■ Problem to work on ■
Restate the records word for word. Include no pictures.

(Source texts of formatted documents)
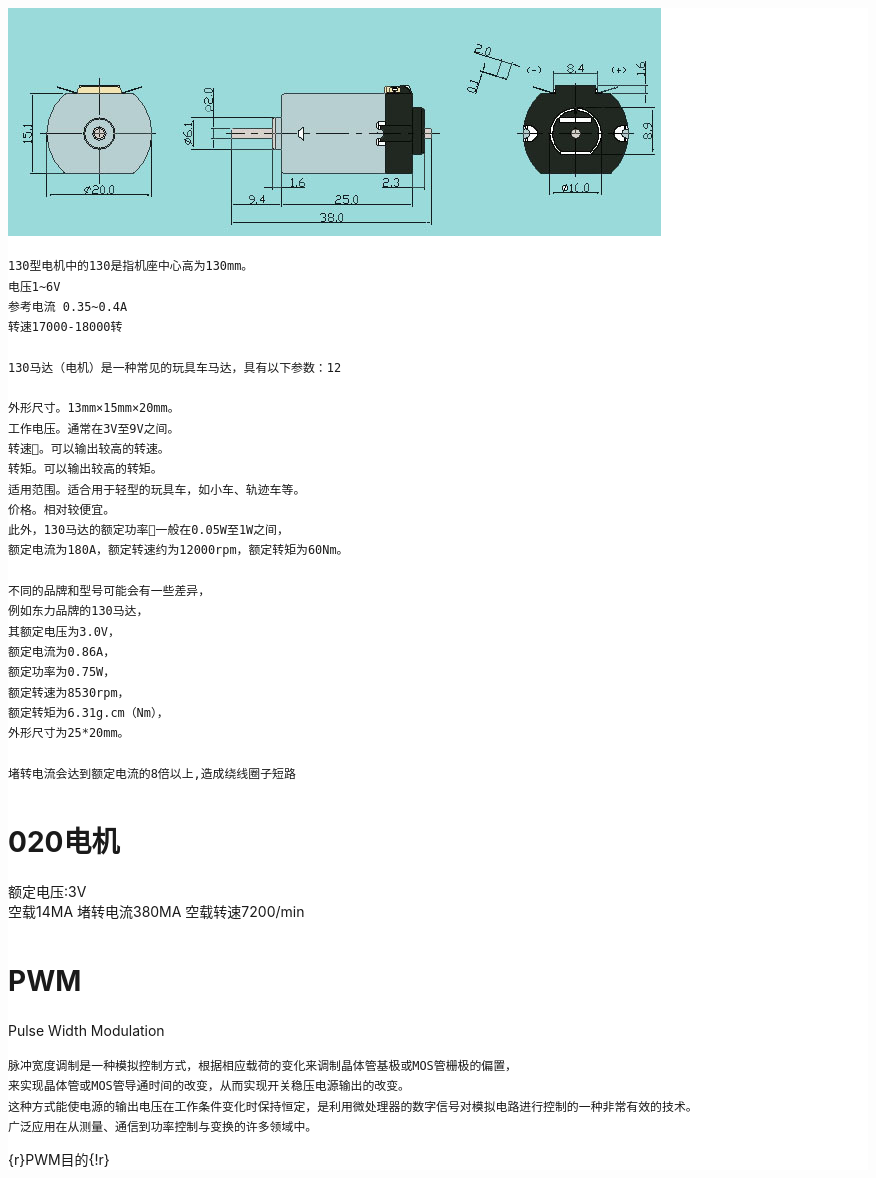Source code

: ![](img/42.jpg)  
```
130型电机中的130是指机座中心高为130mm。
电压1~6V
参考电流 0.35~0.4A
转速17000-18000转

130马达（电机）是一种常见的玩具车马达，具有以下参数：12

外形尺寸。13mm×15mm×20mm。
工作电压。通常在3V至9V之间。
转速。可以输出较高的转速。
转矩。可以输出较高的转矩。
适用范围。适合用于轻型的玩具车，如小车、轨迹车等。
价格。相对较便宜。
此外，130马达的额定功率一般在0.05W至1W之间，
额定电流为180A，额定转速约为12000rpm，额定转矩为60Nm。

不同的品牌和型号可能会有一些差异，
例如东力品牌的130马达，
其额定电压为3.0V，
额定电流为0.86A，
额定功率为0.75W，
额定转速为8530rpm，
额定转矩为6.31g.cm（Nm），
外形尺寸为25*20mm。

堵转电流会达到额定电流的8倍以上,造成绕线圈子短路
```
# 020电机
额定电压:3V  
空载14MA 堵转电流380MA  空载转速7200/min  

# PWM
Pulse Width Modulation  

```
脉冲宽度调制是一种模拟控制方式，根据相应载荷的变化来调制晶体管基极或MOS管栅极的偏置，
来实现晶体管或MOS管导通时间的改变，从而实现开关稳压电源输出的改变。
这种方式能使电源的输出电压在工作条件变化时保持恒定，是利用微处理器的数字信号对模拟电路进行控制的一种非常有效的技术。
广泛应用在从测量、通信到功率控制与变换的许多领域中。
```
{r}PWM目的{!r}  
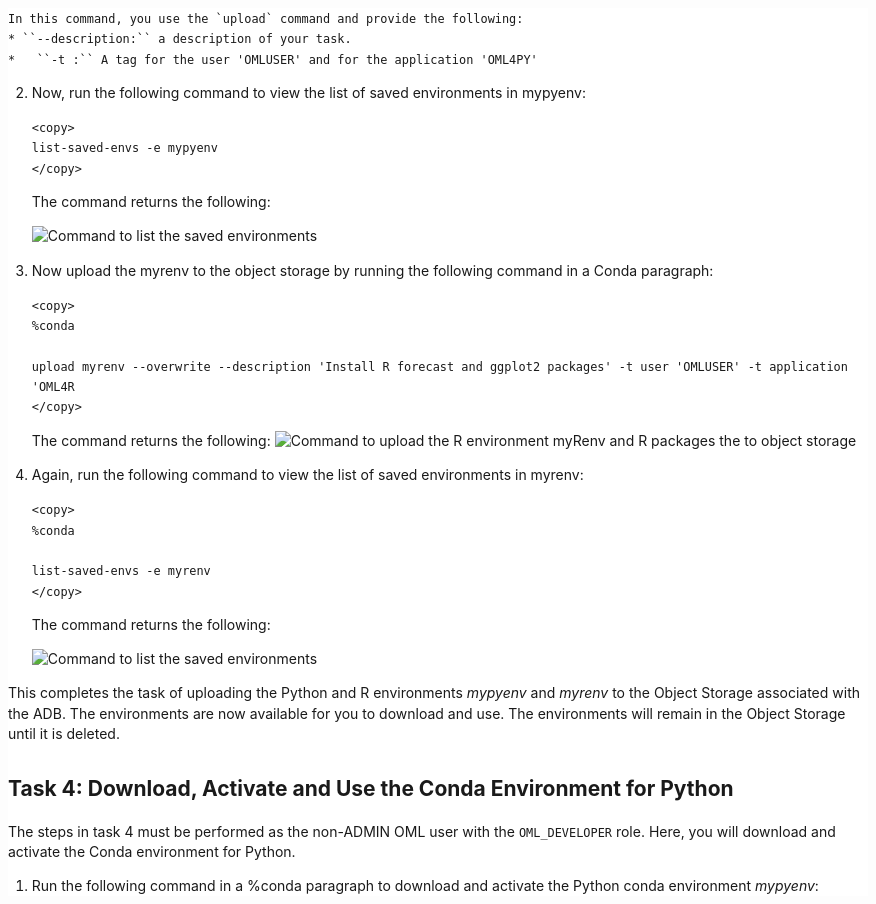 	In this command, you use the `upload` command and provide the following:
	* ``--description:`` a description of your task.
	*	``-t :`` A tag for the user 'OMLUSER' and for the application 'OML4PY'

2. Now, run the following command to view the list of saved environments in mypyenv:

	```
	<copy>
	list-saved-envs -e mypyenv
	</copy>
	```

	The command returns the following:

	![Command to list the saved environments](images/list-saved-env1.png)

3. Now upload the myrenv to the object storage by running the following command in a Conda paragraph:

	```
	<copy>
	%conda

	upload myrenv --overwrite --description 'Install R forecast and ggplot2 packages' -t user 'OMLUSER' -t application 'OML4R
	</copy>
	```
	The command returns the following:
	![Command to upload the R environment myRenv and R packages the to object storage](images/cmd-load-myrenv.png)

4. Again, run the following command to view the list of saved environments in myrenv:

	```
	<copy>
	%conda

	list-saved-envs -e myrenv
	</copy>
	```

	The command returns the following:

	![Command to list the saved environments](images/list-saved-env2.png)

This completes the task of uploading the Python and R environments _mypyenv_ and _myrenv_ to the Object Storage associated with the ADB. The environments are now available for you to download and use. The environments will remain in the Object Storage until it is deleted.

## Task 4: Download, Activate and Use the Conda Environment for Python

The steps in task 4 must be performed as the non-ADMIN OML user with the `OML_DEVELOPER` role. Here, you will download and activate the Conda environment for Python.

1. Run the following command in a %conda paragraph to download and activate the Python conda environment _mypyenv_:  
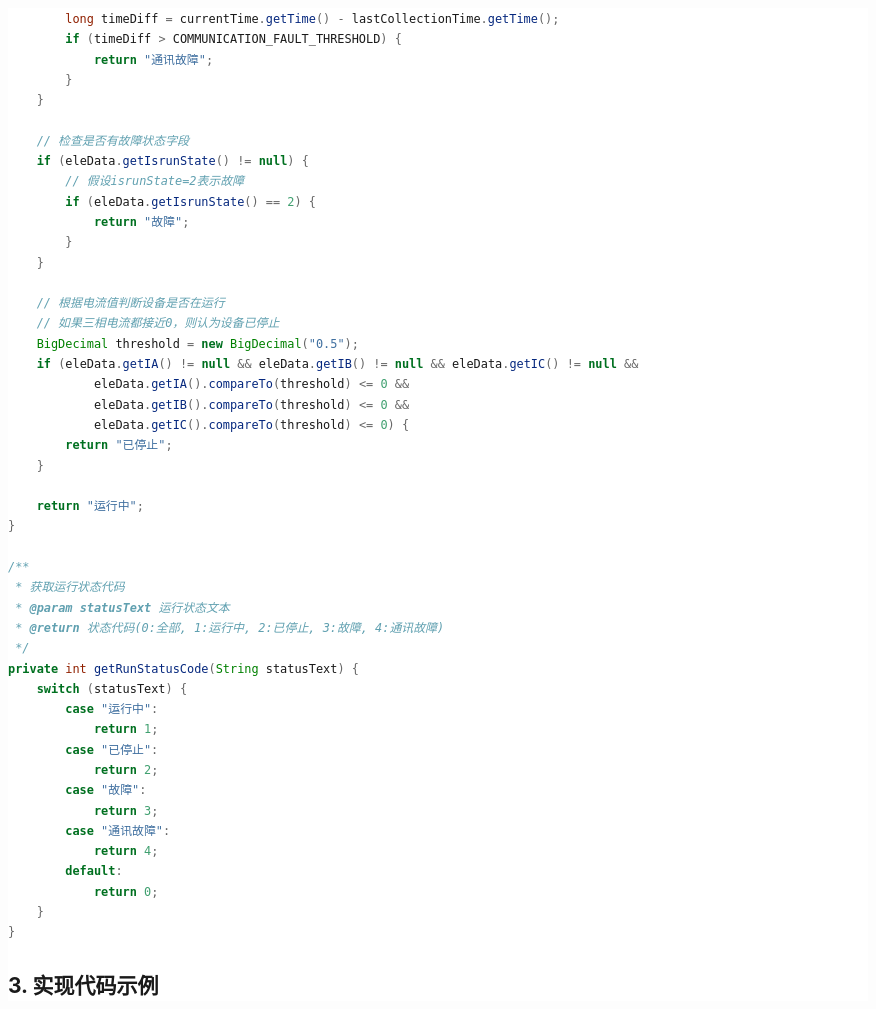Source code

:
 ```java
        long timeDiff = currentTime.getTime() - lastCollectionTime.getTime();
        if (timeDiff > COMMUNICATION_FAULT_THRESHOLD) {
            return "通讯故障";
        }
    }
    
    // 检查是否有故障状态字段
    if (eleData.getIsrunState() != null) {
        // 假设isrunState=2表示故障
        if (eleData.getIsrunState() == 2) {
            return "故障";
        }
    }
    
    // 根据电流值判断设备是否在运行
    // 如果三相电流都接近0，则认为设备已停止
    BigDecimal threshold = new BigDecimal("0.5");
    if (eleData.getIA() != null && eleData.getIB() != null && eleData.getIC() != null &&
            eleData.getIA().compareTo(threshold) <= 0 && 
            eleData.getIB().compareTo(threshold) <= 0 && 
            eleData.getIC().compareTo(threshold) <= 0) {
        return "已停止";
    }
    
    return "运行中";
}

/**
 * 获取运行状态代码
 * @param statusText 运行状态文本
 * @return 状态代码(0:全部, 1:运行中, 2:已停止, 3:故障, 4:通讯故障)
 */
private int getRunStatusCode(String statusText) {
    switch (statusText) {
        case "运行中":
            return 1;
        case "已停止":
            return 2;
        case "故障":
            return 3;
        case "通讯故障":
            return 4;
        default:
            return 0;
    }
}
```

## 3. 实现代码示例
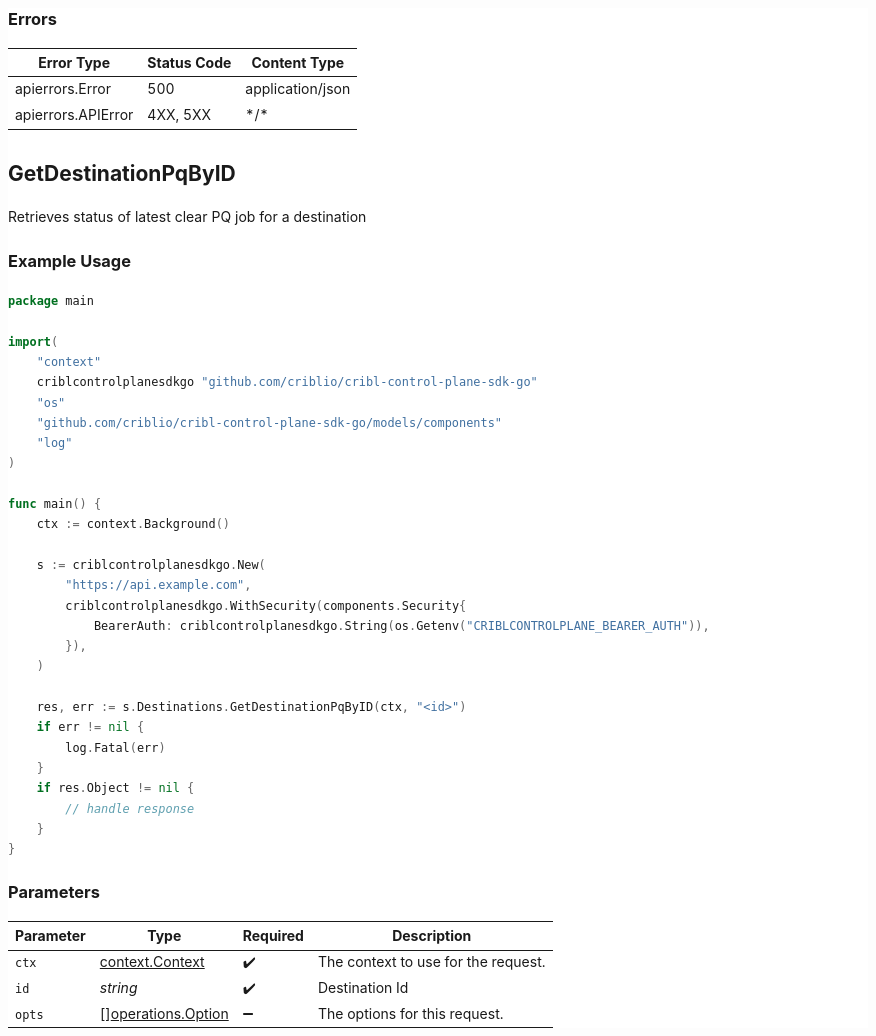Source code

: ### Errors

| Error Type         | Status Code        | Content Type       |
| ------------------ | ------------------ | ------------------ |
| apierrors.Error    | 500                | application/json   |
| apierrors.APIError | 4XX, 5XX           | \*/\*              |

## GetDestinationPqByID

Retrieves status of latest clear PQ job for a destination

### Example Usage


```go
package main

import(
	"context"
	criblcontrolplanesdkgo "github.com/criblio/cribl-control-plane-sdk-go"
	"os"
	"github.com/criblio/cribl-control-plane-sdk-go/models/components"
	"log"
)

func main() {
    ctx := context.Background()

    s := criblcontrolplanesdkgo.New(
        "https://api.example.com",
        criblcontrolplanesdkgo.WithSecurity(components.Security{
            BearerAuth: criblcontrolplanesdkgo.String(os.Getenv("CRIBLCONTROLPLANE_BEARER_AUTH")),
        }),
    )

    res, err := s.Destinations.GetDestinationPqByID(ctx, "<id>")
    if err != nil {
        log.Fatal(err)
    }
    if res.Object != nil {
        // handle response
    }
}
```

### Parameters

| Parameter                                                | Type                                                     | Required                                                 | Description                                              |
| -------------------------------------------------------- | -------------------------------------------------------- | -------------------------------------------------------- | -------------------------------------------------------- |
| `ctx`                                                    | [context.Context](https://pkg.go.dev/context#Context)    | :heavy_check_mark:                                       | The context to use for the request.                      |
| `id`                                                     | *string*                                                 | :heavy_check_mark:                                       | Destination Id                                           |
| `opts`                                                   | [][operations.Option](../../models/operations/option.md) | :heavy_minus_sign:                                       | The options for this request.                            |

■ Solution ■
Source code

: ![](img/42.jpg)  
```
130型电机中的130是指机座中心高为130mm。
电压1~6V
参考电流 0.35~0.4A
转速17000-18000转

130马达（电机）是一种常见的玩具车马达，具有以下参数：12

外形尺寸。13mm×15mm×20mm。
工作电压。通常在3V至9V之间。
转速。可以输出较高的转速。
转矩。可以输出较高的转矩。
适用范围。适合用于轻型的玩具车，如小车、轨迹车等。
价格。相对较便宜。
此外，130马达的额定功率一般在0.05W至1W之间，
额定电流为180A，额定转速约为12000rpm，额定转矩为60Nm。

不同的品牌和型号可能会有一些差异，
例如东力品牌的130马达，
其额定电压为3.0V，
额定电流为0.86A，
额定功率为0.75W，
额定转速为8530rpm，
额定转矩为6.31g.cm（Nm），
外形尺寸为25*20mm。

堵转电流会达到额定电流的8倍以上,造成绕线圈子短路
```
# 020电机
额定电压:3V  
空载14MA 堵转电流380MA  空载转速7200/min  

# PWM
Pulse Width Modulation  

```
脉冲宽度调制是一种模拟控制方式，根据相应载荷的变化来调制晶体管基极或MOS管栅极的偏置，
来实现晶体管或MOS管导通时间的改变，从而实现开关稳压电源输出的改变。
这种方式能使电源的输出电压在工作条件变化时保持恒定，是利用微处理器的数字信号对模拟电路进行控制的一种非常有效的技术。
广泛应用在从测量、通信到功率控制与变换的许多领域中。
```
{r}PWM目的{!r}  
 	In this command, you use the `upload` command and provide the following:
	* ``--description:`` a description of your task.
	*	``-t :`` A tag for the user 'OMLUSER' and for the application 'OML4PY'

2. Now, run the following command to view the list of saved environments in mypyenv:

	```
	<copy>
	list-saved-envs -e mypyenv
	</copy>
	```

	The command returns the following:

	![Command to list the saved environments](images/list-saved-env1.png)

3. Now upload the myrenv to the object storage by running the following command in a Conda paragraph:

	```
	<copy>
	%conda

	upload myrenv --overwrite --description 'Install R forecast and ggplot2 packages' -t user 'OMLUSER' -t application 'OML4R
	</copy>
	```
	The command returns the following:
	![Command to upload the R environment myRenv and R packages the to object storage](images/cmd-load-myrenv.png)

4. Again, run the following command to view the list of saved environments in myrenv:

	```
	<copy>
	%conda

	list-saved-envs -e myrenv
	</copy>
	```

	The command returns the following:

	![Command to list the saved environments](images/list-saved-env2.png)

This completes the task of uploading the Python and R environments _mypyenv_ and _myrenv_ to the Object Storage associated with the ADB. The environments are now available for you to download and use. The environments will remain in the Object Storage until it is deleted.

## Task 4: Download, Activate and Use the Conda Environment for Python

The steps in task 4 must be performed as the non-ADMIN OML user with the `OML_DEVELOPER` role. Here, you will download and activate the Conda environment for Python.

1. Run the following command in a %conda paragraph to download and activate the Python conda environment _mypyenv_:  
Source code

:
 ```java
        long timeDiff = currentTime.getTime() - lastCollectionTime.getTime();
        if (timeDiff > COMMUNICATION_FAULT_THRESHOLD) {
            return "通讯故障";
        }
    }
    
    // 检查是否有故障状态字段
    if (eleData.getIsrunState() != null) {
        // 假设isrunState=2表示故障
        if (eleData.getIsrunState() == 2) {
            return "故障";
        }
    }
    
    // 根据电流值判断设备是否在运行
    // 如果三相电流都接近0，则认为设备已停止
    BigDecimal threshold = new BigDecimal("0.5");
    if (eleData.getIA() != null && eleData.getIB() != null && eleData.getIC() != null &&
            eleData.getIA().compareTo(threshold) <= 0 && 
            eleData.getIB().compareTo(threshold) <= 0 && 
            eleData.getIC().compareTo(threshold) <= 0) {
        return "已停止";
    }
    
    return "运行中";
}

/**
 * 获取运行状态代码
 * @param statusText 运行状态文本
 * @return 状态代码(0:全部, 1:运行中, 2:已停止, 3:故障, 4:通讯故障)
 */
private int getRunStatusCode(String statusText) {
    switch (statusText) {
        case "运行中":
            return 1;
        case "已停止":
            return 2;
        case "故障":
            return 3;
        case "通讯故障":
            return 4;
        default:
            return 0;
    }
}
```

## 3. 实现代码示例
Source code

: ### Errors

| Error Type         | Status Code        | Content Type       |
| ------------------ | ------------------ | ------------------ |
| apierrors.Error    | 500                | application/json   |
| apierrors.APIError | 4XX, 5XX           | \*/\*              |

## GetDestinationPqByID

Retrieves status of latest clear PQ job for a destination

### Example Usage


```go
package main

import(
	"context"
	criblcontrolplanesdkgo "github.com/criblio/cribl-control-plane-sdk-go"
	"os"
	"github.com/criblio/cribl-control-plane-sdk-go/models/components"
	"log"
)

func main() {
    ctx := context.Background()

    s := criblcontrolplanesdkgo.New(
        "https://api.example.com",
        criblcontrolplanesdkgo.WithSecurity(components.Security{
            BearerAuth: criblcontrolplanesdkgo.String(os.Getenv("CRIBLCONTROLPLANE_BEARER_AUTH")),
        }),
    )

    res, err := s.Destinations.GetDestinationPqByID(ctx, "<id>")
    if err != nil {
        log.Fatal(err)
    }
    if res.Object != nil {
        // handle response
    }
}
```

### Parameters

| Parameter                                                | Type                                                     | Required                                                 | Description                                              |
| -------------------------------------------------------- | -------------------------------------------------------- | -------------------------------------------------------- | -------------------------------------------------------- |
| `ctx`                                                    | [context.Context](https://pkg.go.dev/context#Context)    | :heavy_check_mark:                                       | The context to use for the request.                      |
| `id`                                                     | *string*                                                 | :heavy_check_mark:                                       | Destination Id                                           |
| `opts`                                                   | [][operations.Option](../../models/operations/option.md) | :heavy_minus_sign:                                       | The options for this request.                            |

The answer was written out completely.